Structural bioinformatic analyses of (macro)molecular interactions of biomedical relevance: an experimental validation

Structural bioinformatics, like many other subdisciplines within bioinformatics, is characterized by the establishment of general purpose methods for manipulating information about biological macromolecules, and the application of these methods to solving problems in biology and creating new knowledge. Among its capabilities, structural bioinformatics can analyse the feasible (macro)molecular interactions and assists, or sometimes anticipates, the experimental approaches in biological research, even starting from a prediction analysis of the three-dimensional structures of the partners. This thesis reports on the in silico and in vitro characterization of a selection on physiologically relevant processes involving binding between proteins and endogenous and exogenous ligands, with results confirming the well-founded capability of the bioinformatic methods to clarify these issues.

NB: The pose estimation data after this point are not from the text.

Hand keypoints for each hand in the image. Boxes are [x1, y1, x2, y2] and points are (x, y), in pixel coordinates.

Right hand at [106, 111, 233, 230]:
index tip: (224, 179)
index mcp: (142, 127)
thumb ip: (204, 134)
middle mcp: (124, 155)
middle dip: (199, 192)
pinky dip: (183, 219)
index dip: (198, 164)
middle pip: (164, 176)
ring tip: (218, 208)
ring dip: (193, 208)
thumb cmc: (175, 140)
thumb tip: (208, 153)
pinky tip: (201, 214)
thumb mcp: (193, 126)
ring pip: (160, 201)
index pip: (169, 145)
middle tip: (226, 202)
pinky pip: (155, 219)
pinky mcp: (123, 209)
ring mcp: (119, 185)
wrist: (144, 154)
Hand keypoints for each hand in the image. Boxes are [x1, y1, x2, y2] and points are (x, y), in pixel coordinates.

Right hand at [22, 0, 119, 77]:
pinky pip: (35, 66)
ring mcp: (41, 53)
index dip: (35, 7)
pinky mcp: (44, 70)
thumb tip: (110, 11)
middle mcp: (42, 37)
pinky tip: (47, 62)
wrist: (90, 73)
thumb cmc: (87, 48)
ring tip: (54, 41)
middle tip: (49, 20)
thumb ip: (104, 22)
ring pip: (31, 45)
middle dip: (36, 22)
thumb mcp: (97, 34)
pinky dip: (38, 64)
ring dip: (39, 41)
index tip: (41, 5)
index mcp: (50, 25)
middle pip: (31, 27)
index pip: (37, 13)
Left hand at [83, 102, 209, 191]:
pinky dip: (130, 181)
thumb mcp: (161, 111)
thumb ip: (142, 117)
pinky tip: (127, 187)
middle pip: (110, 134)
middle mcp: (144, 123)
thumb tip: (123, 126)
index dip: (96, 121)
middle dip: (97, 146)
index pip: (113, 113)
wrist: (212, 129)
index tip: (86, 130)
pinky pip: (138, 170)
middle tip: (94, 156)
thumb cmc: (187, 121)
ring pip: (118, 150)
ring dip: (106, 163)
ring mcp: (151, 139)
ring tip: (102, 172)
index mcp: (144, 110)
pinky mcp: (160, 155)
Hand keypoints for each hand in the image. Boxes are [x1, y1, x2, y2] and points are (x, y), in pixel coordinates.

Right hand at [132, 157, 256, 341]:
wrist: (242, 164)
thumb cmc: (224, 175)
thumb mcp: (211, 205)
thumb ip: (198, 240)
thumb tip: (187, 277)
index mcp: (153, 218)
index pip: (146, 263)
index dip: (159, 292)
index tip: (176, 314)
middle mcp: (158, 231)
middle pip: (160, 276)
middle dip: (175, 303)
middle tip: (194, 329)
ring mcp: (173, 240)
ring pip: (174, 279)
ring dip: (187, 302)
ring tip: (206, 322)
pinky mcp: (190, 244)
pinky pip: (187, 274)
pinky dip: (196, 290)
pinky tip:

The general approach consisted in: (i) the in silico derivation of the predictive structural and equilibrium parameters for the ligand-receptor complexes starting from either deposited crystallographic (where available) or homology modeled structures; (ii) the experimental validation of the computational data according to both "in solution" and "on surface" in vitro studies; (iii) the final evaluation of the effects of the interactions on cell based models. Specifically, during the PhD period my interest was mainly focused on the characterization of the molecular basis of the systemic sclerosis (SSc), a rare human auto-immune disease, with particular emphasis on the interaction between platelet-derived growth factor receptor and a selection of human autoantibodies expressed in SSc patients (the revised version of this manuscript is currently under evaluation in Nature Communications). This project was paralleled by several other studies, among which the modulation by natural polyphenols of two human enzymes, HMG-CoA reductase and plasmin, involved in cholesterol biosynthetic pathway and in cellular adhesion and mobility, respectively. The results of these studies were published in impacted scientific journals.